Dr Phurb Dorji said that the English version of the patient consent had to be translated into Dzongkha for research for clarity. “As there are lay persons in our review committee, we ask them to read the document. Because they do not have knowledge about the scientific issues, they are asked whether they would be comfortable as participants.”
He said that the informed consent is written in simple language so that the laymen can get an idea of the experiment and potential risks. “Then, we discuss the potential risks beyond the benefits of the study and see if similar studies have not been done and whether the study would contribute to new information.”
He said that there were people who neither understood Dzongkha nor English, which was a challenge. “We don’t have specific guidelines on it, but in the approval we recommend the use of interpreter for better communication. The ideal way may be audio-visual documentation.”
He said that researchers had to question if he or she could conduct the research on his or her spouse, which would answer if the research needs to be done or discarded.
Dr Phurb Dorji said: “It is norms for conduct that differentiates acceptable from the unacceptable in the context of informed environment.”
He said that a person couldn’t be prosecuted by law based on ethics as it is guided by one’s moral sense.
After the research is done and published, it is shared through Bhutan Health Journal. This, he said, was the last ethical concern. “Although Bhutan is at an infant stage, the ground is set firmly.”
Some of the challenges in developing countries include setting research priorities, inadequate capacity of ethical review committee, standard of care, researcher capacities and post research issues, among others.
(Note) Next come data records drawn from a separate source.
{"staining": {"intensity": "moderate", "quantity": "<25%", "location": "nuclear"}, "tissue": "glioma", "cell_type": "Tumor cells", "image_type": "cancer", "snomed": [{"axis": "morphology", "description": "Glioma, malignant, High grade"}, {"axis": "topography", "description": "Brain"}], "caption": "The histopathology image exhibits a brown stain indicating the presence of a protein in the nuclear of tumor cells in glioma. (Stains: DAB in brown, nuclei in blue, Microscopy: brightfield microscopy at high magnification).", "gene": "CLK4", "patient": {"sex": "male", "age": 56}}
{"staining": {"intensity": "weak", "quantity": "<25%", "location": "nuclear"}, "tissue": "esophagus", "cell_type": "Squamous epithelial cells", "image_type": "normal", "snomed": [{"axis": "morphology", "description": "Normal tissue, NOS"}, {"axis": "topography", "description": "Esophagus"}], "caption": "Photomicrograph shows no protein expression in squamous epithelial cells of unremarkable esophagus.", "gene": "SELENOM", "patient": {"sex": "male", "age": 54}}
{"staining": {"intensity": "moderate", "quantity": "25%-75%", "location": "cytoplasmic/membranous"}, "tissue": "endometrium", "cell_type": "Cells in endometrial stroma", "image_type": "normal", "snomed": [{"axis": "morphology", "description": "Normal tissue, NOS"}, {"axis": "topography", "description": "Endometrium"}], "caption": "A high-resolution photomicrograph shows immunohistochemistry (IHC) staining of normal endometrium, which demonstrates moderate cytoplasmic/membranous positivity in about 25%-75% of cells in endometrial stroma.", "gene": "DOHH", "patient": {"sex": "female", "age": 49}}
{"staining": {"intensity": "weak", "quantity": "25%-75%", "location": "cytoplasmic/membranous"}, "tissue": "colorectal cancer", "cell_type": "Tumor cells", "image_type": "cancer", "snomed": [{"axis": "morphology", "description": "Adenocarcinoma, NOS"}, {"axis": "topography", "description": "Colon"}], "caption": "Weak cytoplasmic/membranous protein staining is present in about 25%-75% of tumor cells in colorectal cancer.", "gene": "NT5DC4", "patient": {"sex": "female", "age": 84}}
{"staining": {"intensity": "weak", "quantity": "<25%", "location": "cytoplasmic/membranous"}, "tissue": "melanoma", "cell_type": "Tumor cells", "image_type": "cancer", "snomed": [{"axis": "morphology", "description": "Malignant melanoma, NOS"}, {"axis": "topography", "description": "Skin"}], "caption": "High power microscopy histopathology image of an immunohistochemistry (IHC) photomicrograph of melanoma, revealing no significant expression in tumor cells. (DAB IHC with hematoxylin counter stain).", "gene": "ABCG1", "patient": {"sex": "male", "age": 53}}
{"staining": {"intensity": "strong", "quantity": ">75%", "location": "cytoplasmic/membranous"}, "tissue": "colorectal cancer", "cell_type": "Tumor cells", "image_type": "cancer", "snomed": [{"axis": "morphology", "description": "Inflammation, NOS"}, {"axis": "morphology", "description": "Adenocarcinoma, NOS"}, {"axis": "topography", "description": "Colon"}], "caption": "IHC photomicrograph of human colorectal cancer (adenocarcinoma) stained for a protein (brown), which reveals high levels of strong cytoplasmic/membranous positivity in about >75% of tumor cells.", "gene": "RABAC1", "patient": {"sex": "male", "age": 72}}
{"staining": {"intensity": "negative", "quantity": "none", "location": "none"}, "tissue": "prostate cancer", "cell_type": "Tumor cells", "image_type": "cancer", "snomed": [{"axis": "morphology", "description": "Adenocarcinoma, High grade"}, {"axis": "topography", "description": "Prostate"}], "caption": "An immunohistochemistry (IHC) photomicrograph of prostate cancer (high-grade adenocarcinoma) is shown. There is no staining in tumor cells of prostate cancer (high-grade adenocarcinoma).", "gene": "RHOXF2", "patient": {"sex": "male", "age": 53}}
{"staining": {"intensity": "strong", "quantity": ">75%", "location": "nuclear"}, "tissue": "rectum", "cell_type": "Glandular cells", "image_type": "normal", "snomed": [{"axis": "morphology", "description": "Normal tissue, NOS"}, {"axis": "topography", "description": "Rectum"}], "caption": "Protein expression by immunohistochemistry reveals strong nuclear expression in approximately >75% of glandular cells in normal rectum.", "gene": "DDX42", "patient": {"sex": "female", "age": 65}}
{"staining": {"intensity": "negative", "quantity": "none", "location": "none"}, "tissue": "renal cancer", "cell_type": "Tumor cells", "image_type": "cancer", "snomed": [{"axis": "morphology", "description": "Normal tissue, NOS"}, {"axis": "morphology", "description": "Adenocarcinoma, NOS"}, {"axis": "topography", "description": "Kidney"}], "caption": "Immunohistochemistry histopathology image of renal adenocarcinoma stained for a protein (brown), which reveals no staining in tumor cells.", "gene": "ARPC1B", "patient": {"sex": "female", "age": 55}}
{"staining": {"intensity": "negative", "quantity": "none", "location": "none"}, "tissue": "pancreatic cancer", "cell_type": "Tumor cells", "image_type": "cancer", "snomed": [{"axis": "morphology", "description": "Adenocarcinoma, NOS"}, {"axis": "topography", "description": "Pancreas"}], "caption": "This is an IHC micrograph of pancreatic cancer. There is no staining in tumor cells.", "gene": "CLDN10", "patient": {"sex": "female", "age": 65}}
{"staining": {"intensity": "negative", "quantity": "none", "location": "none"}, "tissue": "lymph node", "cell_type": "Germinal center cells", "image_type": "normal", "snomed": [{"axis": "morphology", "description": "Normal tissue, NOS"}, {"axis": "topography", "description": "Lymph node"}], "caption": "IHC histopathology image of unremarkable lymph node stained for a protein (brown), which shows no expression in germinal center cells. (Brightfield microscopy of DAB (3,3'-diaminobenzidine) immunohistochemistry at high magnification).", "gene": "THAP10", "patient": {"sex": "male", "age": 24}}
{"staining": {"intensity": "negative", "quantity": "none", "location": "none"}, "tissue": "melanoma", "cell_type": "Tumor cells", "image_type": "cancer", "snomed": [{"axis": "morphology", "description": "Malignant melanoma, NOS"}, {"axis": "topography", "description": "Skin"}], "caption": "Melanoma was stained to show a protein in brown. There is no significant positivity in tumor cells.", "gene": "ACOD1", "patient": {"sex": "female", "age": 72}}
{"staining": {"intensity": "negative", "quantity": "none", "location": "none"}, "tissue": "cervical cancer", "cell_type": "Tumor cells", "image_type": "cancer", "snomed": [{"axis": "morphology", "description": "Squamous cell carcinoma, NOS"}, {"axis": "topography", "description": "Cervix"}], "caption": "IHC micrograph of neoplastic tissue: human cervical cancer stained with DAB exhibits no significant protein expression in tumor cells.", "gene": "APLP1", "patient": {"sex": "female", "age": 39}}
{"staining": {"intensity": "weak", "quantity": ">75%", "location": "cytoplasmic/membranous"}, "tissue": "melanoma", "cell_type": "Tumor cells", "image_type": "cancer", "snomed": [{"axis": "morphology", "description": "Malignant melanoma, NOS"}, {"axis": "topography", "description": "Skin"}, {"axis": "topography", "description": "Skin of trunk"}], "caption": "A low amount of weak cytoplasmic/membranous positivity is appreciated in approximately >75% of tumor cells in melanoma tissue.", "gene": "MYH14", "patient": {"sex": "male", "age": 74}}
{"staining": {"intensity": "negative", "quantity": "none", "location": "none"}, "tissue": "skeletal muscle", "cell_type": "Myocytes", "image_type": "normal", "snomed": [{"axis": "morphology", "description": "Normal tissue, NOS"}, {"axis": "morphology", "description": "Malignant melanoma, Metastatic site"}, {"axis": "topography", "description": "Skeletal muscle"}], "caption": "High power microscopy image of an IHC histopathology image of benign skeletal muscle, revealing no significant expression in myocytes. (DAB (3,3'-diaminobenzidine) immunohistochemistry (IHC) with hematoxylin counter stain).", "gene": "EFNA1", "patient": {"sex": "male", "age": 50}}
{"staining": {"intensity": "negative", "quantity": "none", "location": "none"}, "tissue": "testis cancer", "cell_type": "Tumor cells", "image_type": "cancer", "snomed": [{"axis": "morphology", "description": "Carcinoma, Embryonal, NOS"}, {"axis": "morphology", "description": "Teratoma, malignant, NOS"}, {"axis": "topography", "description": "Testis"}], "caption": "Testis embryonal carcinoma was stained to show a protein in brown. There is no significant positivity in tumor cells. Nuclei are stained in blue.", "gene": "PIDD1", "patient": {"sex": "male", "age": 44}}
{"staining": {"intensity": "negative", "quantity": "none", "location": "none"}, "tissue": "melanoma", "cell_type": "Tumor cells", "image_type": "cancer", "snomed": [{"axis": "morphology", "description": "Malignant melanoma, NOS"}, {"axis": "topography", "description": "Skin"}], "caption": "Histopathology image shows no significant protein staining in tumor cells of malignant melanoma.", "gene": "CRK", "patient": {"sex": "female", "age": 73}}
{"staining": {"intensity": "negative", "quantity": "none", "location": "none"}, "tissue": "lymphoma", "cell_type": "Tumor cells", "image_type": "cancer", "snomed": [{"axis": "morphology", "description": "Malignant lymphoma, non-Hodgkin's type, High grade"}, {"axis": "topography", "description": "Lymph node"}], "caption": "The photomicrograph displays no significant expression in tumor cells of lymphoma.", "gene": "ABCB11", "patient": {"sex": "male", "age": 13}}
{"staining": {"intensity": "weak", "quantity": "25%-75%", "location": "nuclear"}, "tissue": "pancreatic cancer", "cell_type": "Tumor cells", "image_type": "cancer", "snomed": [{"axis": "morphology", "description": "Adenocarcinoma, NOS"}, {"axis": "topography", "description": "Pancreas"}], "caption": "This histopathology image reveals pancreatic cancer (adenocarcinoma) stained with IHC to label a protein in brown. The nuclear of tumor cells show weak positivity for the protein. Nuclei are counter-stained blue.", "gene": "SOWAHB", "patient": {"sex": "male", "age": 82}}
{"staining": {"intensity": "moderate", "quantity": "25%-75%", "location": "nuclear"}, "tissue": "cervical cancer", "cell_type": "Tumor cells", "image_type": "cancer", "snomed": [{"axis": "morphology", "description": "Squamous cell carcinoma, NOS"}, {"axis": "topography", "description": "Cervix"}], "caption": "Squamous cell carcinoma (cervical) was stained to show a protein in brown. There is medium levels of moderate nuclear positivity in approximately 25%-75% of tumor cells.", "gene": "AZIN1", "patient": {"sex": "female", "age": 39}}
Dr Phurb Dorji said that it was only in 2010 that the Research Ethics Board of Health (REBH) was established formally to protect the human subjects in bio-medical research. “The board is recognised in Asia pacific region, Europe and in the United States of America because the board is FERCAP certified.”
Potential researchers were trained on research methodology and peer reviewing in the country, he said.
To reduce ethical dilemma in developing countries, the priorities had to be considered by host and the sponsoring countries, he said. “If our students studying abroad need to conduct study on Bhutanese patients, they need consent from the university in addition to consent in Bhutan.”